- Passage given
* Begin *

In any case, by next fiscal year, we will realize the commercialization. Business negotiation with end users is also progressing. Now, compared to other players' products, how are products? This is shown on this slide. CPO, co-packaged optics. We see this activity around the world, but ours has been saying IOWN since 2019 and have been working on this all since then. We started earlier. What is our advantage? Lower right table, please. So others, no, we have to be close to LSI, so we need soldering. These photonics need to be close to LSI. Oh, but. In our case, we're socket, not soldering. The optical engine can be attached and detached. That's our difference. So one optical engine interface breaks down. Here, you have to replace the whole thing. But in our case, we can replace just this one part.
So the repair cost can be reduced. And interface, various interface. There are various requirements, short and long-term and wavelength division. So it can flexibly support various requirements. So this is our method. And data center is increasing, and the location changes. So short, long distance changes every time. So we can flexibly deal with that. So that is our advantage. In the future, Broadcom will probably touch on this later. We cannot just cover with one supplier. So in the future, multi-vendor, multi-supplier ecosystem need to be built to change the industry. So by flexibly attaching, detaching, this standardization, we can move, and we're in line with the future standardization. So that is our difference with our competitors. Now, no problem with the socket? We are often asked. And this lower left shows that it's no problem. But so basically, no problem. I will not go into technical details.
3.9 pJ per bit power efficiency and shoreline density, 0.4 Tbps per millimeter. This is the goal and commercialized by next year. Now, the list of partners. I mentioned Broadcom and Accton. In Japan, we have the substrate manufacturing and module assembly. We have partnership with Shinko. And so this is our team and our product module looks like this, but optical engines are all separate. We, of course, design and manufacture this, but we have other affiliates that we invest in. We will utilize that resource and fully leverage the comprehensive capability and then Accton assemble in the box. Through this partnership, the overall design and the key part will be done by us. The coordination with the partners will also be done by us, overall coordination. PEC-2 will start from next year.
And beyond that, next is I don't think many players, or very few players, even around the world, are saying this yet. NTT Research Lab has unique proprietary technology. We have compound semiconductor. It's a very thin device, our proprietary technology. Using this, this optical engine can become a very tiny 8 mm x 10 mm chiplet. And GPU can be attached to GPU and installed in the package. And this package communication becomes optical. So low power, I mentioned 3.9, but this will be 0.26 down to 1/10. So we are working on commercialization on this too. And this is the demonstration result. It's a very thin membrane optical semiconductor. And the waveform, electric waveform is made photonic. So 0.26 pJ or 0.14 pJ.
We are trying to work for the practical usage so that we can keep up with the global peers and gain momentum to this industry. I'm sorry, I'm talking a bit long, but for full-scale implementation of AI is coming. Huge amount of processors need to be connected by network to realize the computing. This optical communication can be connected with low power consumption. We will leverage our extensive experience in optical communications to take on global challenges. Thank you very much. Thank you, Tomizawa-san.
[Foreign language]
From here, we would like to accept your questions. Now, questions. Vice President Tomizawa and Hoshino, both of them will answer. Due to the time limitations, for the questions this time, we would like to take two questions from this venue only.

* End *

Items from a data source

* Begin *

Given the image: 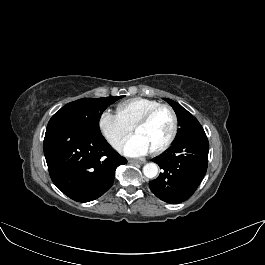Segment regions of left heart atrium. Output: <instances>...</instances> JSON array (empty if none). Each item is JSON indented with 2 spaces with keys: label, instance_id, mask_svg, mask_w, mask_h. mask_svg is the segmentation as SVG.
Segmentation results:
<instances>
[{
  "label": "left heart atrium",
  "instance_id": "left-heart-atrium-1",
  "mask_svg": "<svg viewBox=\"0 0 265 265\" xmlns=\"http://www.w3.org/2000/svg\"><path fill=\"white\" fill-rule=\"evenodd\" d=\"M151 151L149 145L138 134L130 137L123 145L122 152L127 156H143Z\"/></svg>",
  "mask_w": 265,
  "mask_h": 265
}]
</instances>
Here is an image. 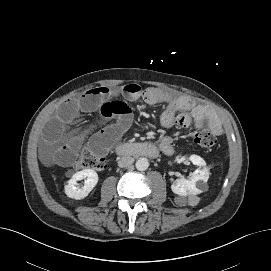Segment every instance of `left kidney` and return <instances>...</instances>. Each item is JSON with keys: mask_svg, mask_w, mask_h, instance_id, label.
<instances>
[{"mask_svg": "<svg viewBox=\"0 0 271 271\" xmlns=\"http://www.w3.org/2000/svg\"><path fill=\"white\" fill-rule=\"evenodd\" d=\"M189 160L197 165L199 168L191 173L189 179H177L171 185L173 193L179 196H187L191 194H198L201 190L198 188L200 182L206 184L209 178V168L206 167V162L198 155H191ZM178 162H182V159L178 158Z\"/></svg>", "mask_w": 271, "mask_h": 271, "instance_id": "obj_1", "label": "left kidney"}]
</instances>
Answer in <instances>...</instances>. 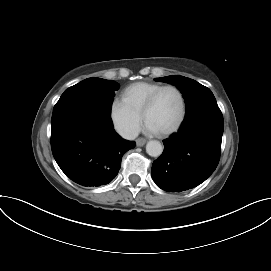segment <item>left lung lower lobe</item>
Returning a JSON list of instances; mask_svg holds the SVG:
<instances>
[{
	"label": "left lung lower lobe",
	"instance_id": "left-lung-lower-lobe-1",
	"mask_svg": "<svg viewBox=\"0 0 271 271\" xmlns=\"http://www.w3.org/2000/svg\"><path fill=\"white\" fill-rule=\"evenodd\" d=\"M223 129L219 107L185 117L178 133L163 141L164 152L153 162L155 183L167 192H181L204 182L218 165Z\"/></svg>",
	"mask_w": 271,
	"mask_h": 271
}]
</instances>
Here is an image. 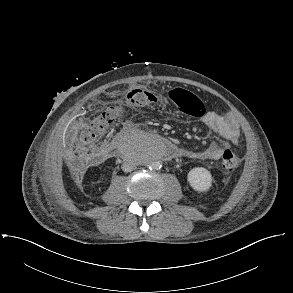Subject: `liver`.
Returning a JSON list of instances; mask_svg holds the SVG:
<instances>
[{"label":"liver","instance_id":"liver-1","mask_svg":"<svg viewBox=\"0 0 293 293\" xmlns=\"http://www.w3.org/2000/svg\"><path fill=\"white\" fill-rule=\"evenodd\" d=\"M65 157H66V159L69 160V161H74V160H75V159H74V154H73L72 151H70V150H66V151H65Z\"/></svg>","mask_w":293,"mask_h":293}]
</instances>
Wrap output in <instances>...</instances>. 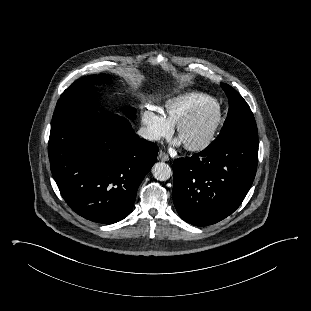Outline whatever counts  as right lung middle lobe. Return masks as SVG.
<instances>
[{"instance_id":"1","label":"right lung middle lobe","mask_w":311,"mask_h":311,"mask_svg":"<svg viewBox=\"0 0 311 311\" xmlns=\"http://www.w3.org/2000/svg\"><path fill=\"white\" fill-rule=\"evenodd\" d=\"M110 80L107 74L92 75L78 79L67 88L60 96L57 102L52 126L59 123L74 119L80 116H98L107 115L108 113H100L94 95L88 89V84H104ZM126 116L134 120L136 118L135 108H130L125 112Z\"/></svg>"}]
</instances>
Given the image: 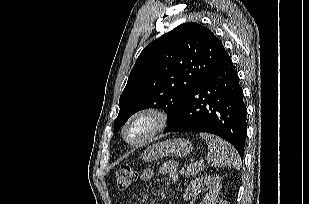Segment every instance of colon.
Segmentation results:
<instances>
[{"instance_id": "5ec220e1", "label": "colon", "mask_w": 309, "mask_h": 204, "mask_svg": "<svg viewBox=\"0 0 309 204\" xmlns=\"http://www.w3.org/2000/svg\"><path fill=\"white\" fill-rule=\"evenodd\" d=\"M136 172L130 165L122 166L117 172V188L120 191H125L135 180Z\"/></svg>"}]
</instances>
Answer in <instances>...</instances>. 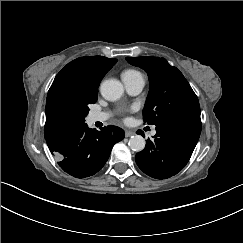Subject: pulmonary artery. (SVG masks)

* End *

- Problem
List every company that the talk on co-packaged optics names as a partner. These lines were taken from a separate source.

- Output below
Broadcom, Accton, Shinko